The 1993 Montenegrin championship season was the unofficial futsal competition in Montenegro, during the time period of FR Yugoslavia. Championship was organised by clubs who supported the independence of Montenegro, but the results of league and final ranking were not recognised by Montenegrin Football Association.

Year before was held 1992 Montenegrin Championship in football but, because of conditions, Montenegrin independent championship became futsal league from season 1993.

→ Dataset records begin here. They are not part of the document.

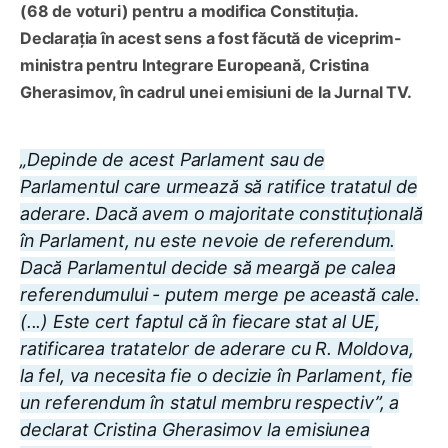
(68 de voturi) pentru a modifica Constituția.
Declarația în acest sens a fost făcută de viceprim-
ministra pentru Integrare Europeană, Cristina
Gherasimov, în cadrul unei emisiuni de la Jurnal TV.
„Depinde de acest Parlament sau de
Parlamentul care urmează să ratifice tratatul de
aderare. Dacă avem o majoritate constituțională
în Parlament, nu este nevoie de referendum.
Dacă Parlamentul decide să meargă pe calea
referendumului - putem merge pe această cale.
(...) Este cert faptul că în fiecare stat al UE,
ratificarea tratatelor de aderare cu R. Moldova,
la fel, va necesita fie o decizie în Parlament, fie
un referendum în statul membru respectiv”, a
declarat
Cristina Gherasimov la emisiunea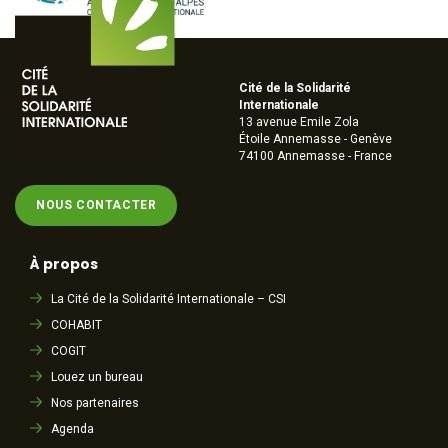
Cité de la Solidarité
Internationale
13 avenue Emile Zola
Étoile Annemasse - Genève
74100 Annemasse - France
NOUS CONTACTER
À propos
La Cité de la Solidarité Internationale – CSI
COHABIT
COGIT
Louez un bureau
Nos partenaires
Agenda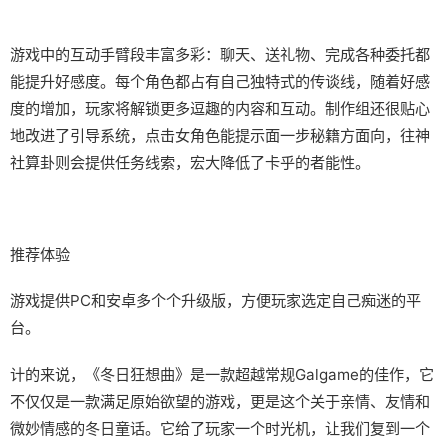
游戏中的​​互动手臂段丰富多彩​​：聊天、送礼物、完成各种委托都
能提升好感度。每个角色都占有自己独特式的传谈线，随着好感
度的增加，玩家将解锁更多逗趣的内容和互动。制作组还很贴心
地改进了引导系统，点击女角色能提示面一步秘籍方面向，往神
社算卦则会提供任务线索，宏大降低了卡乎的者能性。
推荐体验
游戏提供PC和安卓多个个升级版，方便玩家选定自己痴迷的平
台。
计的来说，《冬日狂想曲》是一款​​超越常规Galgame的佳作​​，它
不仅仅是一款满足原始欲望的游戏，更是这个关于亲情、友情和
微妙情感的冬日童话。它给了玩家一个时光机，让我们复到一个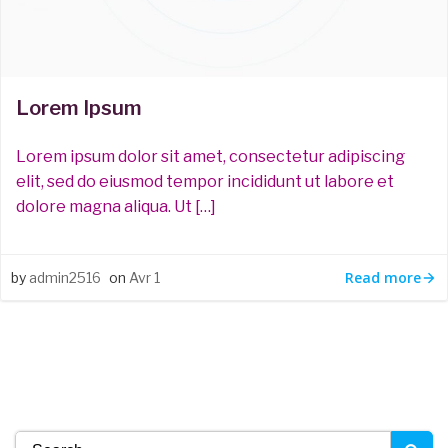
Lorem Ipsum
Lorem ipsum dolor sit amet, consectetur adipiscing
elit, sed do eiusmod tempor incididunt ut labore et
dolore magna aliqua. Ut […]
Read more
by
admin2516
on
Avr 1
Search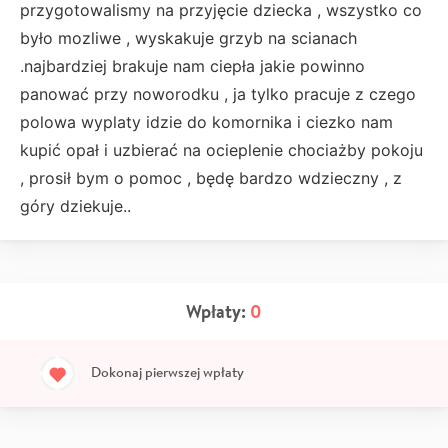
przygotowalismy na przyjęcie dziecka , wszystko co
było mozliwe , wyskakuje grzyb na scianach
.najbardziej brakuje nam ciepła jakie powinno
panować przy noworodku , ja tylko pracuje z czego
polowa wyplaty idzie do komornika i ciezko nam
kupić opał i uzbierać na ocieplenie chociażby pokoju
, prosił bym o pomoc , będę bardzo wdzieczny , z
góry dziekuje..
Wpłaty:
0
Dokonaj pierwszej wpłaty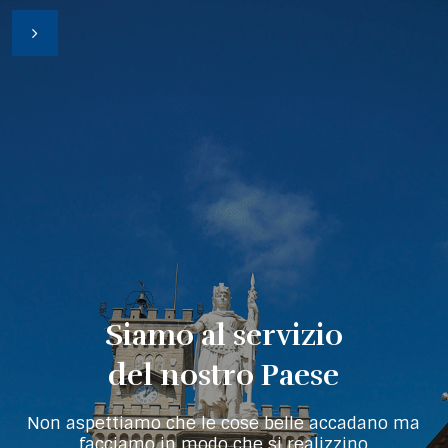
Siamo al servizio
del nostro Paese
Non aspettiamo che le cose belle accadano ma
facciamo in modo che si realizzino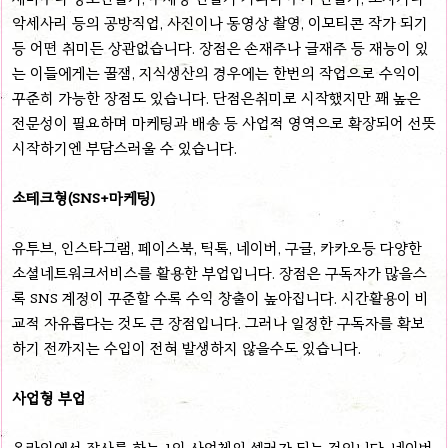
악세사리 등의 공방직업, 사진이나 동영상 촬영, 이모티콘 작가 되기
등 어떤 취미든 상관없습니다. 장점은 손재주나 글재주 등 재능이 있
는 이들에게는 꿀잼, 지식생산의 경우에는 한번의 작업으로 수익이
꾸준히 가능한 장점도 있습니다. 단점은취미로 시작했지만 꽤 높은
전문성이 필요하며 마케팅과 배송 등 사업적 영역으로 확장되어 선뜻
시작하기엔 부담스러울 수 있습니다.
소테크형(SNS+마케팅)
유투브, 인스타그램, 페이스북, 틱톡, 네이버, 구글, 카카오등 다양한
소셜네트워크서비스를 활용한 부업입니다. 장점은 구독자가 많을스
록 SNS 계정이 꾸준할 수록 수익 창출이 높아집니다. 시간활용이 비
교적 자유롭다는 것도 큰 장점입니다. 그러나 일정한 구독자를 확보
하기 전까지는 수입이 전혀 발생하지 않을수도 있습니다.
사업형 부업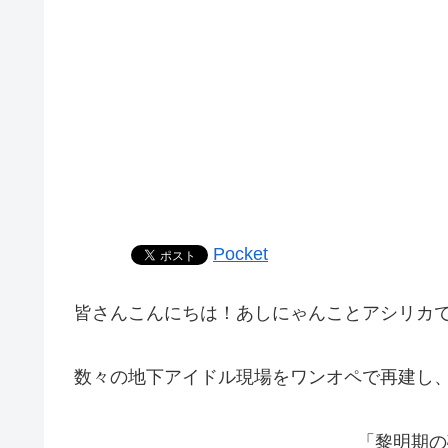
Pocket
皆さんこんにちは！あしにゃんことアシリカ
数々の地下アイドル現場をワンオペで再建し
「黎明期の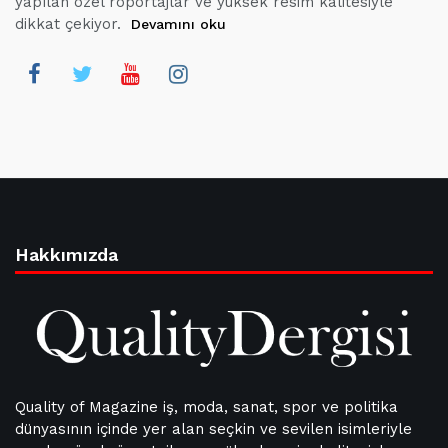
yapılan özel röportajlar ve yüksek resim kalitesiyle
dikkat çekiyor.
Devamını oku
Hakkımızda
Quality of Magazine iş, moda, sanat, spor ve politika
dünyasının içinde yer alan seçkin ve sevilen isimleriyle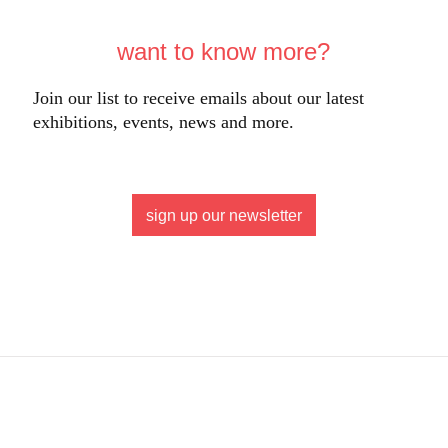
want to know more?
Join our list to receive emails about our latest
exhibitions, events, news and more.
sign up our newsletter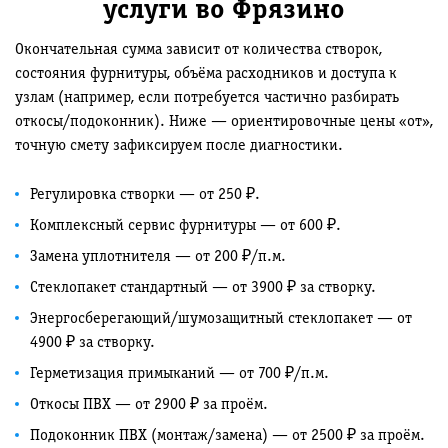
услуги во Фрязино
Окончательная сумма зависит от количества створок,
состояния фурнитуры, объёма расходников и доступа к
узлам (например, если потребуется частично разбирать
откосы/подоконник). Ниже — ориентировочные цены «от»,
точную смету зафиксируем после диагностики.
Регулировка створки — от 250 ₽.
Комплексный сервис фурнитуры — от 600 ₽.
Замена уплотнителя — от 200 ₽/п.м.
Стеклопакет стандартный — от 3900 ₽ за створку.
Энергосберегающий/шумозащитный стеклопакет — от
4900 ₽ за створку.
Герметизация примыканий — от 700 ₽/п.м.
Откосы ПВХ — от 2900 ₽ за проём.
Подоконник ПВХ (монтаж/замена) — от 2500 ₽ за проём.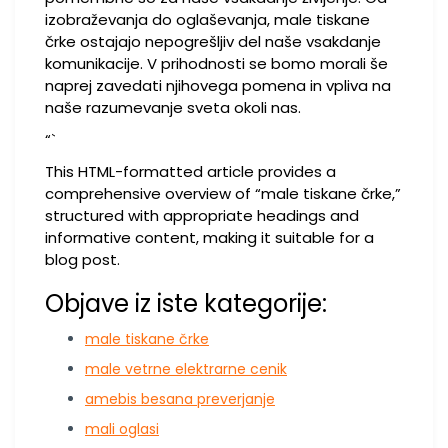
izobraževanja do oglaševanja, male tiskane
črke ostajajo nepogrešljiv del naše vsakdanje
komunikacije. V prihodnosti se bomo morali še
naprej zavedati njihovega pomena in vpliva na
naše razumevanje sveta okoli nas.
“`
This HTML-formatted article provides a
comprehensive overview of “male tiskane črke,”
structured with appropriate headings and
informative content, making it suitable for a
blog post.
Objave iz iste kategorije:
male tiskane črke
male vetrne elektrarne cenik
amebis besana preverjanje
mali oglasi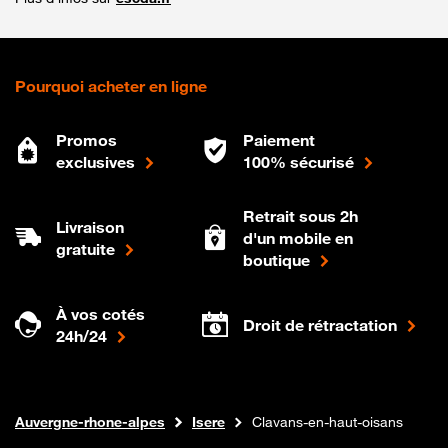
Pourquoi acheter en ligne
Promos
Paiement
exclusives
100% sécurisé
Retrait sous 2h
Livraison
d'un mobile en
gratuite
boutique
À vos cotés
Droit de rétractation
24h/24
Internet fibre
Boutique Orange
Auvergne-rhone-alpes
Isere
Clavans-en-haut-oisans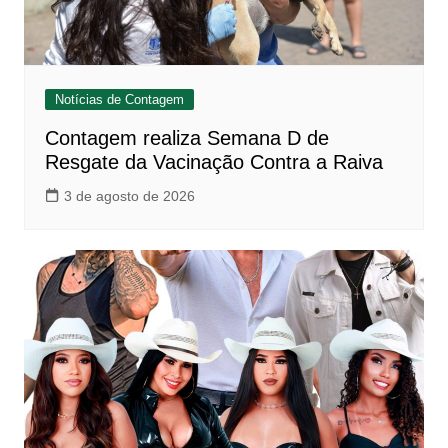
Notícias de Contagem
Contagem realiza Semana D de
Resgate da Vacinação Contra a Raiva
3 de agosto de 2026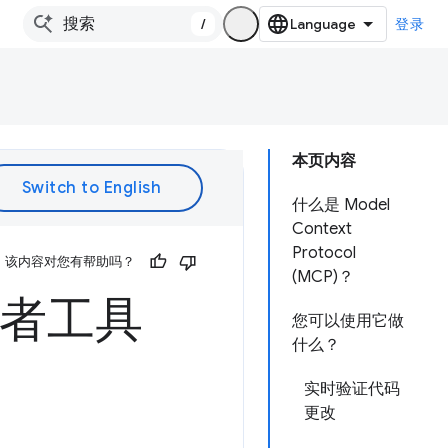
/
登录
本页内容
什么是 Model
Context
Protocol
该内容对您有帮助吗？
(MCP)？
开发者工具
您可以使用它做
什么？
实时验证代码
更改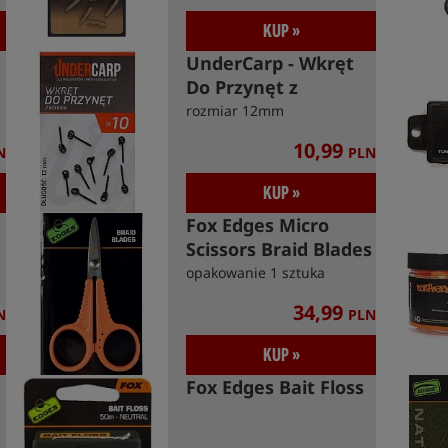
KUP »
UnderCarp - Wkręt
Do Przynęt z
Kółkiem
rozmiar 12mm
10,99
N
PLN
KUP »
Fox Edges Micro
Scissors Braid Blades
opakowanie 1 sztuka
34,99
N
PLN
KUP »
Fox Edges Bait Floss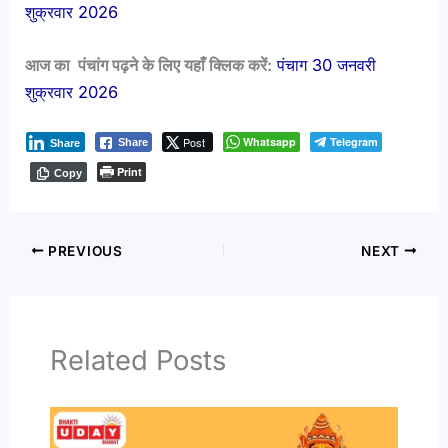
शुक्रवार 2026
आज का पंचांग पढ़ने के लिए यहाँ क्लिक करें:
पंचाग 30 जनवरी
शुक्रवार 2026
Post
Whatsapp
Telegram
Share
Share
Print
Copy
PREVIOUS
NEXT
Related Posts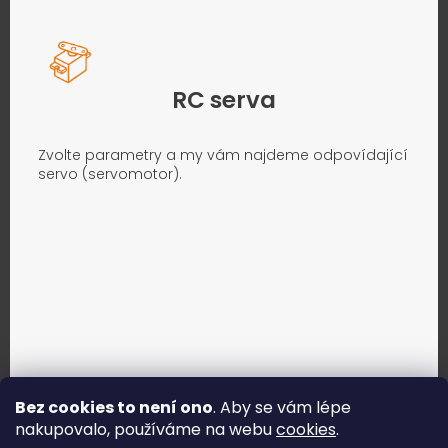
RC serva
Zvolte parametry a my vám najdeme odpovídající
servo (servomotor).
Bez cookies to není ono
. Aby se vám lépe
nakupovalo, používáme na webu
cookies
.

Championship played in period February - November in 1993.

Members
Previous season: 1992 Montenegrin Championship

In the Montenegrin independent championship 1993 participated 7 self-organized futsal clubs from municipalities of Cetinje, Kotor, Nikšić and Podgorica. 

KMF Cetinje - Cetinje
KMF Crnogorac - Kotor
KMF Onogošt - Nikšić
KMF Gorica - Podgorica
KMF Boka - Kotor
KMF Crnogorac - Cetinje
KMF Nikšić - Nikšić

Venues

The competition was held at several school sport halls in Cetinje, Kotor and Podgorica. Few matches played on open air fields. Clubs from Nikšić played home games in Podgorica and Cetinje.

Conditions

Due to the tense political situation in Montenegro, the championship was played without media attention. A lot of games have been played in secret.